There are differences in the information content of the constant maturity Treasury and LIBOR term structures that the authors evaluate. The differences became more pronounced during the recent recession.
What’s Inside?
The nature of both the constant maturity Treasury (CMT) rate and LIBOR has changed along with the relationship between them. The differences became more pronounced during the recent recession and are consistent with major shocks experienced by credit default swap (CDS) and tenor swap rates.
How Is This Research Useful to Practitioners?
Several features differentiate LIBOR and the CMT rate. The former is an aggregate interbank market rate based on the responses of contributing AA rated banks. Unlike the CMT rate, LIBOR is not prone to a “flight to quality” effect when markets are in turmoil because it contains an element of default risk. In contrast, the CMT rate reflects liquid, direct US government obligations whose rates, unlike LIBOR, are influenced by supply fluctuations as well as some special features desired by investors: partial tax exemption, added compensation for those engaged in securities lending, and eligibility to satisfy banks’ numerous regulatory requirements.
The information content in the CMT rate and LIBOR has become quite different. Moreover, this content change seems to have persisted, which forecasters need to take into account when using these term structures to forecast the future direction of interest rates.
The authors use daily data from the British Bankers Association and the Board of Governors of the Federal Reserve System to construct term structures from January 1986 to December 2013 to observe information content differences. In addition, they apply and extend existing research to track the development of these differences before and during the recent recession.
LIBOR tells two stories. Prior to the recent recession, the LIBOR term structure was a harbinger of future spot rate changes but revealed little about return premiums. During the recession, the roles reversed. Changes in default risk appear to be behind this finding. CMT rates, in contrast, were more stable and changes tended to be more gradual. Changes in credit exposure seem to be the driver of changes in the difference between LIBOR and CMT rates, not LIBOR rate manipulation and more accommodative monetary policy in response to the crisis.

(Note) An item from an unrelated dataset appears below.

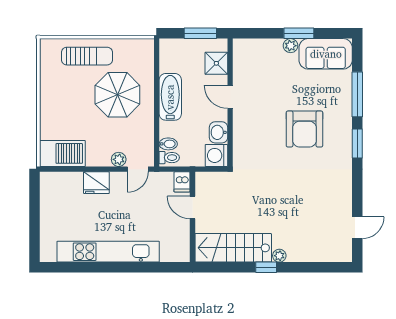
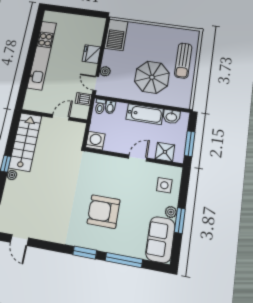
side table: (259, 58) -> (164, 185), added
washbasin: (219, 132) -> (171, 117), moved, turned 180
dishwasher: (182, 182) -> (83, 99), moved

How Did the Authors Conduct This Research?
The authors use four time-series regressions to evaluate separately forward rates’ predictability and whether implied forward rates contain information on return premiums or future changes in spot rates for both the CMT and LIBOR markets. The analysis also looks for periods when behaviors in these markets diverge.
The authors use three distinct approaches to determine whether values between the markets are time varying and whether changes in the LIBOR and CMT markets exhibit statistical significance. The first approach is a rolling window analysis to capture any subperiods that would reveal a significant difference between these markets. For the second approach, the authors follow Bai and Perron (Econometrica 1998) to estimate how many structural breaks take place between the markets, their magnitude, and the time of their occurrence. Finally, they calculate the time-varying coefficient across the LIBOR and CMT markets for each maturity and regression to look for disparities in the correlation (the generalized autoregressive conditional heteroskedasticity methodology).

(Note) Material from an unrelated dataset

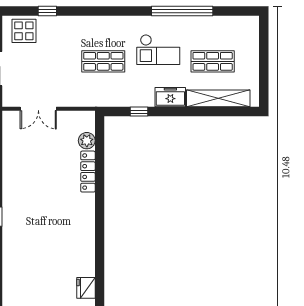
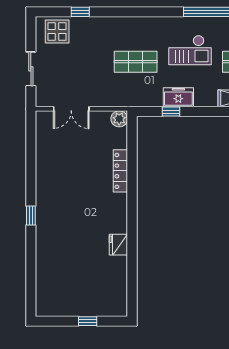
freezer: (170, 97) -> (178, 97), moved
plant: (87, 141) -> (119, 119), moved
fridge: (86, 288) -> (118, 245), moved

The authors evaluate both term structures using the three methodologies. The information content of the LIBOR term structure changed markedly. Prior to the onset of the financial crisis, the LIBOR term structure was rich in information on future spot rate changes for three-month LIBOR but contained little information regarding return premiums. After the start of the crisis, however, this information content reversed. In contrast, changes in the information content of the CMT rate term structure were more measured and gradual. Breaks tended to be less frequent, particularly those associated with the recent recession, reflecting what seemed to be more stable CMT markets.
Changes in default risk are correlated with meaningful information differences between LIBOR and the CMT rate term structures. Default premiums are often higher during a recession and decline with maturity, whereas in stronger economic environments, the reverse tends to hold. In fact, changes in CDS rates, credit spreads, and tenor swaps echo and were consistent with those that occurred in both the CMT and LIBOR markets. Looser monetary policy and LIBOR manipulation do not appear to have had any meaningful impact on the results.
Abstractor’s Viewpoint
The behavior of interest rates and credit markets tells an interesting story and apparently more than one, given the significant differences in information content that the authors observe and substantiate through their investigation of the CMT and LIBOR markets. US Treasury and LIBOR term structures differ in their message, particularly at the beginning of the recent financial crisis. The authors’ work appears to have global implications given the widespread use of LIBOR to price a myriad of financial products. An ongoing effort to determine the impermanence of changes that the financial crisis brought about in the information content of the two rates could be the subject of future research.